Know the Opioid Diagnoses Included

The study used ICD-9-CM codes defining opioid overuse. It included the 304 series with opioid dependence and opioid other dependence, be it unspecified, continuous, episodic, or in remission. It also included the 305 series denoting opioid abuse, 965.00 (Poisoning by opium [alkaloids] unspecified), 965.09 (Poisoning by other opiates and related narcotics), E850.2 (Accidental poisoning by other opiates and related narcotics) and E935.2 (Other opiates and related narcotics causing adverse effects in therapeutic use). The study excluded patients who were admitted due to adverse effects from using illegal drugs like heroin and hallucinogens.

Explanation: The data was extracted from community hospitals, which are defined as short-term, non-Federal, general, and other hospitals. These can include obstetrics and gynecology, otolaryngology, orthopedic, cancer, pediatric, public, and academic medical hospitals. The study excluded facilities focusing on long-term care, rehabilitation, psychiatric, and alcoholism and chemical dependency.

The unit of analysis was the hospital discharge (i.e., the hospital stay), and not the patient. This means that if a person was admitted to the hospital multiple times in one year he would be counted each time as a separate “discharge” from the hospital.

Root cause analysis: It seems the growing practice of “Doctor Shopping” (i.e., seeking narcotic prescriptions from multiple providers) is responsible for the increase in drug use among postoperative orthopedic trauma patients, according to a study “Narcotic Use and Postoperative Doctor Shopping in the Orthopedic Trauma Population” presented at the 2014 Annual Meeting of the American Academy of Orthopedic Surgeons (AAOS). Patients with a history of preoperative narcotic use were 4.5 times more likely to seek out an additional provider. The study therefore cautions the providers to closely monitor narcotic prescriptions and related patient requests following orthopedic and other surgeries.

What you need to do: “Doctors need to inform patients about the risks associated with receiving painkillers from more than one provider,” says Dr. Anupam Jena, Assistant Professor, Health Care Policy at Harvard Medical School in an article on the website http://medicalxpress.com.

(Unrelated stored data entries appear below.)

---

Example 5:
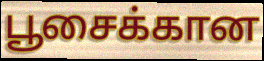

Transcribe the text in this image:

பூசைக்கான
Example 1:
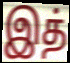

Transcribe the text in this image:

இத்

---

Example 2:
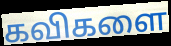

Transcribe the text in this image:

கவிகளை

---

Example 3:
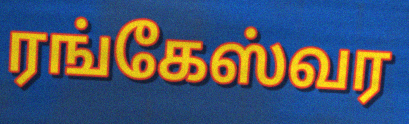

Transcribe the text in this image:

ரங்கேஸ்வர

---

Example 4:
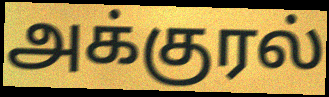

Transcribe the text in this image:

அக்குரல்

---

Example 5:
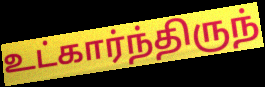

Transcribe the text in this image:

உட்கார்ந்திருந்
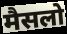
मैसलो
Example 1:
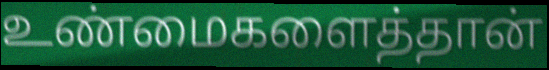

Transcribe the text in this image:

உண்மைகளைத்தான்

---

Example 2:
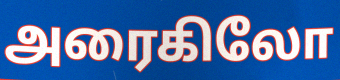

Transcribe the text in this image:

அரைகிலோ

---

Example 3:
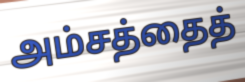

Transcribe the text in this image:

அம்சத்தைத்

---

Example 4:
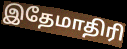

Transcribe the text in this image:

இதேமாதிரி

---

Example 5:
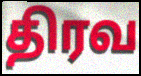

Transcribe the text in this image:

திரவ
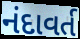
નંદાવર્ત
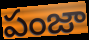
పంజా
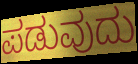
ಪಡುವುದು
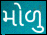
મોળુ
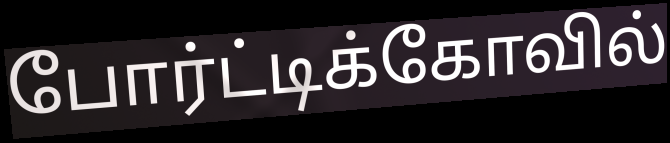
போர்ட்டிக்கோவில்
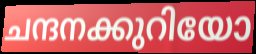
ചന്ദനക്കുറിയോ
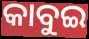
କାବୁଇ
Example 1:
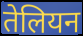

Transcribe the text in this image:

तेलियन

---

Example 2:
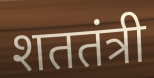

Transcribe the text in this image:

शततंत्री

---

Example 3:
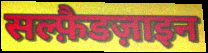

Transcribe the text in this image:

सल्फ़ैडज़ाइन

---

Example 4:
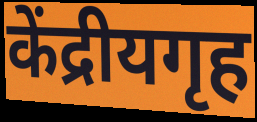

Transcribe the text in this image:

केंद्रीयगृह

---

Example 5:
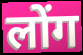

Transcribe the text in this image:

लोंग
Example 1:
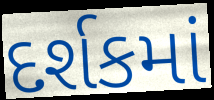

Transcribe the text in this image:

દર્શકમાં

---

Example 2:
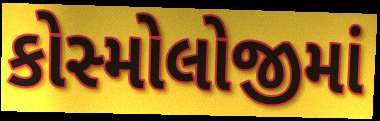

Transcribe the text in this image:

કોસ્મોલોજીમાં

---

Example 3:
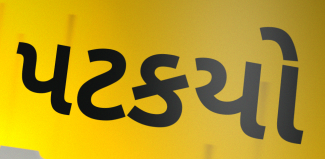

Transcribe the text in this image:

પટકયો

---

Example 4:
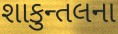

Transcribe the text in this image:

શાકુન્તલના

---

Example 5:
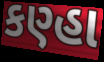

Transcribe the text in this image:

કણ્હા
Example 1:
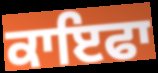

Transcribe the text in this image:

ਕਾਇਫਾ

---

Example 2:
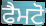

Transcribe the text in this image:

ਫੈਮਟੋ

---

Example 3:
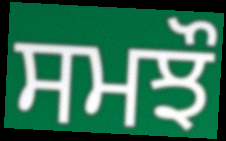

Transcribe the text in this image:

ਸਮਝੌ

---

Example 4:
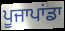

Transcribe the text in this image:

ਪੂਜਾਪਾਂਡਾ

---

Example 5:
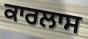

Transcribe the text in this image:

ਕਾਰਲਾਸ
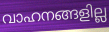
വാഹനങ്ങളില്ല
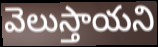
వెలుస్తాయని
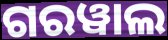
ଗରୱାଲ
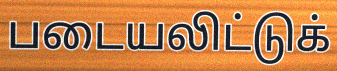
படையலிட்டுக்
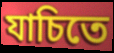
যাচিতে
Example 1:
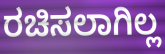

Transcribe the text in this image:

ರಚಿಸಲಾಗಿಲ್ಲ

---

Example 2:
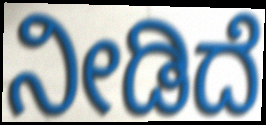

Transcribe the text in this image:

ನೀಡಿದೆ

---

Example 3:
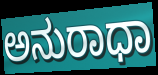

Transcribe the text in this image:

ಅನುರಾಧಾ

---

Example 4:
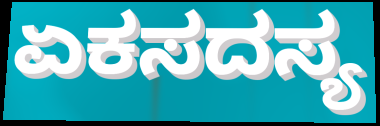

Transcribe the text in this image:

They published the data analysis of 1.8 million Medicare Part D beneficiaries on Feb 19 in the British Medical Journal.  The study showed that more than 30 percent of patients received painkillers from multiple providers.

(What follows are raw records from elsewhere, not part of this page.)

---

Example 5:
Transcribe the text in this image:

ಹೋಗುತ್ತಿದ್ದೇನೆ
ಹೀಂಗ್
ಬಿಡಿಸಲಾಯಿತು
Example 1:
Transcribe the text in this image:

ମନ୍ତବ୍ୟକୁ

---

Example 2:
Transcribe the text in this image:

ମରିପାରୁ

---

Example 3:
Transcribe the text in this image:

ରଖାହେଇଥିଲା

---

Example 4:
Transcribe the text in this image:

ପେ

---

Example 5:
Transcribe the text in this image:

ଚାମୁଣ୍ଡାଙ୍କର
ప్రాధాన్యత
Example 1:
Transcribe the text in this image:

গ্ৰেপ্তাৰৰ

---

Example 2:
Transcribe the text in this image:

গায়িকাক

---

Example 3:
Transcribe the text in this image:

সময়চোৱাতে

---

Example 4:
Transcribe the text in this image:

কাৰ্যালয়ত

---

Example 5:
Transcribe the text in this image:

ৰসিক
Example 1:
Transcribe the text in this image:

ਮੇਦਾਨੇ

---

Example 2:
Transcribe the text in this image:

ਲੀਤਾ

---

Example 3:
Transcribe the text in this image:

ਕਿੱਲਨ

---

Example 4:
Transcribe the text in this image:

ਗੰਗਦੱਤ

“The greater the number of prescribers, the higher the risk of hospitalization,” said study co-author Pinar Karaca-Mandic, Assistant Professor, University of Minnesota School of Public Health in an interview for the website http://medicalxpress.com. “Patients with four or more prescribers were twice as likely to be hospitalized for narcotics-related complications as patients receiving the same number of prescriptions from a single caregiver.” 

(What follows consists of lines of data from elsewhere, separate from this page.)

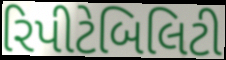
રિપીટેબિલિટી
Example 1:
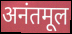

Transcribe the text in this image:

अनंतमूल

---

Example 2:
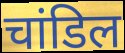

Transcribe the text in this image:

चांडिल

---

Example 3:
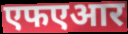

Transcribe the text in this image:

एफएआर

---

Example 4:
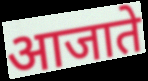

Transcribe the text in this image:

आजाते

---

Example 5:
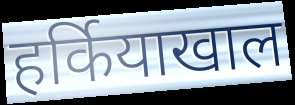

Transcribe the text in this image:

हर्कियाखाल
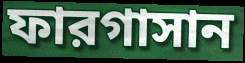
ফারগাসান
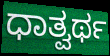
ಧಾತ್ವರ್ಥ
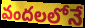
వందలలోనే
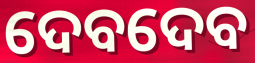
ଦେବଦେବ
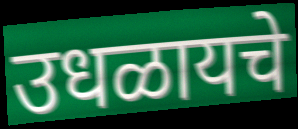
उधळायचे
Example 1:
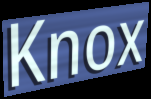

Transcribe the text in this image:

Knox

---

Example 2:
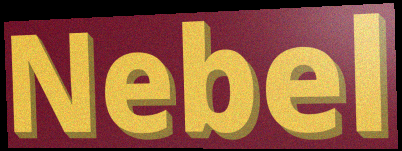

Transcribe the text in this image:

Nebel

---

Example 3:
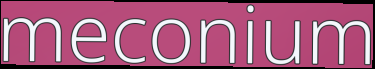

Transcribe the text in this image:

meconium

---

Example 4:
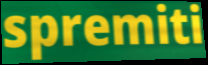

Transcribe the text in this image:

spremiti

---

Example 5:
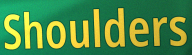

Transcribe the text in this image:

Shoulders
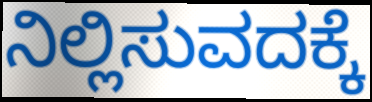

Cap the burden of payers: As the Medicaid enrollment among adults is on a steady rise, Medicaid’s share of opioid-related inpatient stays is also likely to increase, thereby adding to the burden. 

Hospitals would need to take stringent measures to cap this narcotic abuse by-

  • Screening the patients’ records for a history of drug overuse.
  • Take an in-house survey see where we stand in terms of pain “over” management in our facility.
  • Disseminating information about the risks of over medication.
  • Advisory to abstain from “Doctor Shopping” any further.

Take-home message: “Hospitals should work through their medical staff organizations to increase the sensitivity of physicians to this particular problem” comments Duane C. Abbey, Ph.D., president of Abbey and Abbey Consultants Inc., in Ames, IA.  “These statistics should be studied with care. There is little question that narcotic abuse is increasing. If possible, hospitals should take steps to monitor possible misuse in real time, that is, at the point in which the misuse starts. However, in many cases the information that misuse is occurring will not be available until after the fact.  Follow-up will then be necessary on the part of hospital staff.”